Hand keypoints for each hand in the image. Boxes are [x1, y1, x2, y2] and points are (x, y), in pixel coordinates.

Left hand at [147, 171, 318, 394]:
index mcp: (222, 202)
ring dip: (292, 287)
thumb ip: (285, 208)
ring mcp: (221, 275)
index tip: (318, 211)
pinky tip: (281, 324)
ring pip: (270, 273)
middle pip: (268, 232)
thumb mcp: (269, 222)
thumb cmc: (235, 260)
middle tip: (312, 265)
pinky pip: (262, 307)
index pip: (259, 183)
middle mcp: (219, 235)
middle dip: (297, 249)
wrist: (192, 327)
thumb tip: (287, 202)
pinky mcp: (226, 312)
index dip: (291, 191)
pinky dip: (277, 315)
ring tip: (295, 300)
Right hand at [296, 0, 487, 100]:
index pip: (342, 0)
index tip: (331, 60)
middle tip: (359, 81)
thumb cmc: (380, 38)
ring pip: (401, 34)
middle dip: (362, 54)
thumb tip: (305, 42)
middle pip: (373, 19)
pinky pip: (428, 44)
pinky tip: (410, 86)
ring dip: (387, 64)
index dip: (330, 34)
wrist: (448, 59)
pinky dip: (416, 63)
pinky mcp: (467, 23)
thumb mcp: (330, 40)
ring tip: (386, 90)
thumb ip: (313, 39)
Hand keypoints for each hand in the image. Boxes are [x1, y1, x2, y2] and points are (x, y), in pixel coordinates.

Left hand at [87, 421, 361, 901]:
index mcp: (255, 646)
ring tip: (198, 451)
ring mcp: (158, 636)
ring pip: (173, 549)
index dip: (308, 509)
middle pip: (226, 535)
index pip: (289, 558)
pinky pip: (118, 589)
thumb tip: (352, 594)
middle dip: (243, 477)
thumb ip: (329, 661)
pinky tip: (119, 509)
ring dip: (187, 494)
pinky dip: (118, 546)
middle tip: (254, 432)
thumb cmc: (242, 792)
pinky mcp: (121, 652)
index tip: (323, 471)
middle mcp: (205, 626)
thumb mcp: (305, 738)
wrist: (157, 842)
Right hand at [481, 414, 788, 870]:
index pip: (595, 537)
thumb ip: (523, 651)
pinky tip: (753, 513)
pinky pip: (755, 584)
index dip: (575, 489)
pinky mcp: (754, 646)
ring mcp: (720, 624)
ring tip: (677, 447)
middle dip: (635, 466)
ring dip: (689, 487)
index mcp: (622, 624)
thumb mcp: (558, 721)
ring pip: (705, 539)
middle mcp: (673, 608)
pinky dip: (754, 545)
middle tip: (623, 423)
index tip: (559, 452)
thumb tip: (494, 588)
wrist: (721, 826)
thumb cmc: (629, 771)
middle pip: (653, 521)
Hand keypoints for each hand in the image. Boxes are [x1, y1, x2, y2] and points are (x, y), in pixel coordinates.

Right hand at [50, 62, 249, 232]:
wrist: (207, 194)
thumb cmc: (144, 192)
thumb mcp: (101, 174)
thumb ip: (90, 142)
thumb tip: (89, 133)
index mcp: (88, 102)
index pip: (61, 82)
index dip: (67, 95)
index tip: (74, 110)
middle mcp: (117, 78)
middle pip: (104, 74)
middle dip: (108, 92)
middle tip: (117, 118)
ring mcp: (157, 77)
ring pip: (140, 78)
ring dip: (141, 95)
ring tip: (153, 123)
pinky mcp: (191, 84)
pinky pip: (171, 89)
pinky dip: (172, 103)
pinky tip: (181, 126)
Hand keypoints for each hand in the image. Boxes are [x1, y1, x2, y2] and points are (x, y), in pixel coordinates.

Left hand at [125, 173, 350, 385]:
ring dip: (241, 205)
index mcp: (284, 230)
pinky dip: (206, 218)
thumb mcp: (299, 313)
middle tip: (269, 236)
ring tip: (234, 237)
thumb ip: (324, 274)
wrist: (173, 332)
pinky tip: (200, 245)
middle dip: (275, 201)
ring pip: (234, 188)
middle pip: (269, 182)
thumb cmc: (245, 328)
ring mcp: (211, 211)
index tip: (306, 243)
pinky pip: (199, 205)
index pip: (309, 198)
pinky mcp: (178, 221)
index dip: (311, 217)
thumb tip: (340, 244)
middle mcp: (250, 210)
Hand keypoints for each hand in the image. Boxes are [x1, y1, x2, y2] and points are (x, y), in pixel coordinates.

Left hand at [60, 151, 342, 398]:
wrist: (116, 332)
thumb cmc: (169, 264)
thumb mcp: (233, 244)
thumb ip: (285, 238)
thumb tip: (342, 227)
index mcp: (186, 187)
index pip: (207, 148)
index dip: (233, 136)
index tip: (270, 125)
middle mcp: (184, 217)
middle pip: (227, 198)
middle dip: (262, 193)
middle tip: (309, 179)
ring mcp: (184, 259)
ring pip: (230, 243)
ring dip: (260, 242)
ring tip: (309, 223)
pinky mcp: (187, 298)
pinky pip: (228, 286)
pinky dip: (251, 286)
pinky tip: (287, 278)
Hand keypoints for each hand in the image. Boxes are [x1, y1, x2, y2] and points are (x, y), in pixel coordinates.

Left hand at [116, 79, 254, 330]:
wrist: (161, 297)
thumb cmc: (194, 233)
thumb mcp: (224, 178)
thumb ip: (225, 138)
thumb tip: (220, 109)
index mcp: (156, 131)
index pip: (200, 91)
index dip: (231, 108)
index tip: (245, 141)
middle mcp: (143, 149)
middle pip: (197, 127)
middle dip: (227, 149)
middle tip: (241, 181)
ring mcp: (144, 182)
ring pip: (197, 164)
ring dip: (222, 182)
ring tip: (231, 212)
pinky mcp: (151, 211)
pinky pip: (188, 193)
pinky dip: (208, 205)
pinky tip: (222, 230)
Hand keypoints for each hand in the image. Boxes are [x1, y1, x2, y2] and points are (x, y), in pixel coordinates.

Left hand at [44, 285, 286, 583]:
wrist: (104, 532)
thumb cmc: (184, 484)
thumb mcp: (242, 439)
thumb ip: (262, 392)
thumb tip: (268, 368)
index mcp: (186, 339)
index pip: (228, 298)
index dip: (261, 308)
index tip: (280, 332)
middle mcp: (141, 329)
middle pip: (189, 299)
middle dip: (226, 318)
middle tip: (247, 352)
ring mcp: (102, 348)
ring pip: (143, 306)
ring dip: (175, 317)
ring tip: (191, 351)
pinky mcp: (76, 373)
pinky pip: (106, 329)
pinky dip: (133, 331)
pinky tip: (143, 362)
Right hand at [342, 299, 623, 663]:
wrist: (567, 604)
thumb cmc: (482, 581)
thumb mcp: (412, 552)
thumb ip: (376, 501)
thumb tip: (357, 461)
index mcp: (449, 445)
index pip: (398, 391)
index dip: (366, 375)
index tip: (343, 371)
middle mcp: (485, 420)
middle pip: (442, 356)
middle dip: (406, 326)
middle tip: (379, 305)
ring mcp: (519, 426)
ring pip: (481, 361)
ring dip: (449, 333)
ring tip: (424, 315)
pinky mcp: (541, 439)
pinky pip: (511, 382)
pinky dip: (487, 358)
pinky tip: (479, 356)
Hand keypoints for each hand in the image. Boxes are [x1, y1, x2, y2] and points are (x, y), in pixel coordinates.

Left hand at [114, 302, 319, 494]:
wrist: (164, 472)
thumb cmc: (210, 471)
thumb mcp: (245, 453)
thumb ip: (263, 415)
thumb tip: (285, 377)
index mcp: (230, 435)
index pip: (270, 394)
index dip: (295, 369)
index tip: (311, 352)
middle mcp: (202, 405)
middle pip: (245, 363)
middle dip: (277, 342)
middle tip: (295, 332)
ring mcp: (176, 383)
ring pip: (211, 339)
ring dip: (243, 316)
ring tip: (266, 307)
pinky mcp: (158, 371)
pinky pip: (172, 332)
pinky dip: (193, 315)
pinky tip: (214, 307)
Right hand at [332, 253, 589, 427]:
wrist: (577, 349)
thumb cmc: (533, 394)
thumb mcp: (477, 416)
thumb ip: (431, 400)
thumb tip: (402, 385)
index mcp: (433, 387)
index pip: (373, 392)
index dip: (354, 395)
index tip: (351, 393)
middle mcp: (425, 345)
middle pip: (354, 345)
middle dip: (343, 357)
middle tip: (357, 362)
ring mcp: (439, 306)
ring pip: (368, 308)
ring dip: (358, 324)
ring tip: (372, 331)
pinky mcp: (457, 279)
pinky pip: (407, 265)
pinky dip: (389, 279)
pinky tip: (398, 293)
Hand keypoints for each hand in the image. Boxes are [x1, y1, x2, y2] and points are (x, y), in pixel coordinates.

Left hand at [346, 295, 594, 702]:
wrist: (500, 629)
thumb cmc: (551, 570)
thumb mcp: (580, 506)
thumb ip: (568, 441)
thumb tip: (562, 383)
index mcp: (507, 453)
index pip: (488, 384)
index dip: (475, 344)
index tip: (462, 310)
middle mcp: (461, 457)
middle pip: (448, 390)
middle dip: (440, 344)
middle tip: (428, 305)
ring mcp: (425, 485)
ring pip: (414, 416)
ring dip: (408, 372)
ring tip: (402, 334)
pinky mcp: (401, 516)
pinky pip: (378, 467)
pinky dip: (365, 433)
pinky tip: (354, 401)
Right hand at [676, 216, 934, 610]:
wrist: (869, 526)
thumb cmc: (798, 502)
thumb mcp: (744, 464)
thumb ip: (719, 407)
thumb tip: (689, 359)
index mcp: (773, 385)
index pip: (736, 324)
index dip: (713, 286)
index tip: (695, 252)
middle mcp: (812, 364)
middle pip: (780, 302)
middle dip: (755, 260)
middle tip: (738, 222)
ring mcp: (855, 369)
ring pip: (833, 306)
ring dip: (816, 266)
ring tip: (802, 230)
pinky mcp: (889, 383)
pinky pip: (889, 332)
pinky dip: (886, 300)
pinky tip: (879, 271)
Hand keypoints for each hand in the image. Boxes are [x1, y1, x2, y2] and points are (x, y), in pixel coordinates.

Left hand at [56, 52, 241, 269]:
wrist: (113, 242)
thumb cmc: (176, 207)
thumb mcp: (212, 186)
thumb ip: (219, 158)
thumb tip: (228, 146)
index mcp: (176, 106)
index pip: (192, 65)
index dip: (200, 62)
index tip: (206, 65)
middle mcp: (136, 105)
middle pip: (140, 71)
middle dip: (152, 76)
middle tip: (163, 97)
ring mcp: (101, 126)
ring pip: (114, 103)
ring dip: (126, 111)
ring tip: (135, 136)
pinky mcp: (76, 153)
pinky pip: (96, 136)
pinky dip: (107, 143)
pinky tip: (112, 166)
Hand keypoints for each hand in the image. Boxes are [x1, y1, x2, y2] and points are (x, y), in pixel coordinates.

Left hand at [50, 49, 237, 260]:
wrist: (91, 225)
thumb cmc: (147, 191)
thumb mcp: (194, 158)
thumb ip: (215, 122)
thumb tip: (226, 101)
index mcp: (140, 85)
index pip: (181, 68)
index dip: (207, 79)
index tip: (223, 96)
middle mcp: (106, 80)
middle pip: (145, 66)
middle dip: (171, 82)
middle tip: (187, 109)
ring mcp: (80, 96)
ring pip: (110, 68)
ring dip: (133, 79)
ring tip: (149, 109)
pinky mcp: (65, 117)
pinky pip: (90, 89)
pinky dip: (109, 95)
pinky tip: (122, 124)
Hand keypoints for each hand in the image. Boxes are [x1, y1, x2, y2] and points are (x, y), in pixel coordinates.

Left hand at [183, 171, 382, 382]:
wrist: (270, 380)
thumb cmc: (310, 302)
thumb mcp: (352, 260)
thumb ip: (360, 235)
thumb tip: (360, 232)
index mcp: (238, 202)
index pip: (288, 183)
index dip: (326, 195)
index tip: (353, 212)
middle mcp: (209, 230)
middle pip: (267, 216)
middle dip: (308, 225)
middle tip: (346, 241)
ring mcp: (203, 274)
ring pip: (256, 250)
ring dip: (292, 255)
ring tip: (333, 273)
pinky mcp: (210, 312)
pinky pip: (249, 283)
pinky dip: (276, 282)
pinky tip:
◆ ◆ ◆ ◆ ◆ ◆ ◆
| EXERCISE DIRECTIONS |
Print the records above verbatim from their first line to the line containing "pinky tip: (410, 86)", both included, and stop there.

| RESULT FOR THIS EXERCISE |
Hand keypoints for each hand in the image. Boxes are [x1, y1, x2, y2] and points are (x, y), in pixel coordinates.

Left hand at [147, 171, 318, 394]:
index mcp: (222, 202)
ring dip: (292, 287)
thumb ip: (285, 208)
ring mcp: (221, 275)
index tip: (318, 211)
pinky tip: (281, 324)
ring pip: (270, 273)
middle pip: (268, 232)
thumb mcp: (269, 222)
thumb cmc: (235, 260)
middle tip: (312, 265)
pinky pip: (262, 307)
index pip: (259, 183)
middle mcp: (219, 235)
middle dip: (297, 249)
wrist: (192, 327)
thumb tip: (287, 202)
pinky mcp: (226, 312)
index dip: (291, 191)
pinky dip: (277, 315)
ring tip: (295, 300)
Right hand at [296, 0, 487, 100]:
index pip: (342, 0)
index tip: (331, 60)
middle tip: (359, 81)
thumb cmc: (380, 38)
ring pip: (401, 34)
middle dip: (362, 54)
thumb tip: (305, 42)
middle pip: (373, 19)
pinky pip: (428, 44)
pinky tip: (410, 86)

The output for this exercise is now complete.